Am Allerdeich – auf Höhe des Klusdamms – nimmt die Meute die künstliche Anisspur zum ersten Mal auf. Von nun an folgen die Reiter den aufgeregten Hunden im Galopp durch die weitläufige Marschlandschaft. Ein eindrucksvolles Bild bietet sich, als die Meute an einer Furt durch das Wasser der Aller prescht. Die Parforcehörner begleiten das Geschehen mit feierlichen Klängen, während etliche Zuschauer das Treiben von den umliegenden Deichen aus verfolgen.

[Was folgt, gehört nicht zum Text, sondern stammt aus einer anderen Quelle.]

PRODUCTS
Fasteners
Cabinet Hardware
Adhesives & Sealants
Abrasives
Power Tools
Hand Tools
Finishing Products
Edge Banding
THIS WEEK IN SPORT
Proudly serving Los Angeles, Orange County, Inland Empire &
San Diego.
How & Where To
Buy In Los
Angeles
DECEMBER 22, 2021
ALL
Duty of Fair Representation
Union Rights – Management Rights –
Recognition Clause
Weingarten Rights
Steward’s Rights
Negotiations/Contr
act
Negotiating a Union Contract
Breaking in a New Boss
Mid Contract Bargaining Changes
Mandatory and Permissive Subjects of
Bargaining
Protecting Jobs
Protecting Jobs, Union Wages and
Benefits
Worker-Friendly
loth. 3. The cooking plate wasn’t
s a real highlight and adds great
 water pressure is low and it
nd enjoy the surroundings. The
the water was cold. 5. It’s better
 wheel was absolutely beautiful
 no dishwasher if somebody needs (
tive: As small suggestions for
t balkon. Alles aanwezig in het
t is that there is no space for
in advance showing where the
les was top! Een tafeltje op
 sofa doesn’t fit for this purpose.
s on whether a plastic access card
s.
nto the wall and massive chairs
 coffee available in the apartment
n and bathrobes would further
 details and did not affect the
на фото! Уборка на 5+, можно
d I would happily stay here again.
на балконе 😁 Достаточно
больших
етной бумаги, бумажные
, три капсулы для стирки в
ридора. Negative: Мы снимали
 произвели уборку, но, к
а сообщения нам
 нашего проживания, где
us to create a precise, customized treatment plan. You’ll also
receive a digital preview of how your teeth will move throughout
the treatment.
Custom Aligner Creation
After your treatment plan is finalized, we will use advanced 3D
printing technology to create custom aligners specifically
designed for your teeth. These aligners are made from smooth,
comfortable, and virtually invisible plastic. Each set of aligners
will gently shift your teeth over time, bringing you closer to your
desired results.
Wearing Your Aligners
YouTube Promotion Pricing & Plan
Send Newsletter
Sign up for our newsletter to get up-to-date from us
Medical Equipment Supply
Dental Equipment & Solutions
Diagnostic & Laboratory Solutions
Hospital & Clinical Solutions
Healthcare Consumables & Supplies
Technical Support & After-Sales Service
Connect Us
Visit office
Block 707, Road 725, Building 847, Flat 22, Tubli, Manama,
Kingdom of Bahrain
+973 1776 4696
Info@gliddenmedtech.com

Nach gut zwei Stunden und zahlreichen Sprüngen über Hecken sowie Baumstämme erreicht die Meute ihr Ziel am Deich Gut Hönisch, wo das feierliche Halali die Jagd beschließt. Der Klang der Hörner hallt ein letztes Mal über die grünen Wiesen, während die Hunde sich um das traditionelle Curée reißen – ein Pansenstück, das die Leistung der Meute würdigt. Den Reitern wird Bruch, ein Eichenzweig, und ein Portwein als sogenannter Bügeltrunk gereicht.
„Unser Ziel heute war es, heil anzukommen und die Schleppjagd als Gemeinschaftserlebnis zu genießen. Und das ist uns gelungen“, erläutert Fredy Behrendt gleichermaßen erschöpft und zufrieden. Der erfahrene Verdener Reiter nimmt seit vielen Jahren an Schleppjagden teil und freut sich bereits auf das nächste Mal.

Die Bläsergruppe „Bien aller“ begleitet die Reiter über die gesamte Jagdstrecke.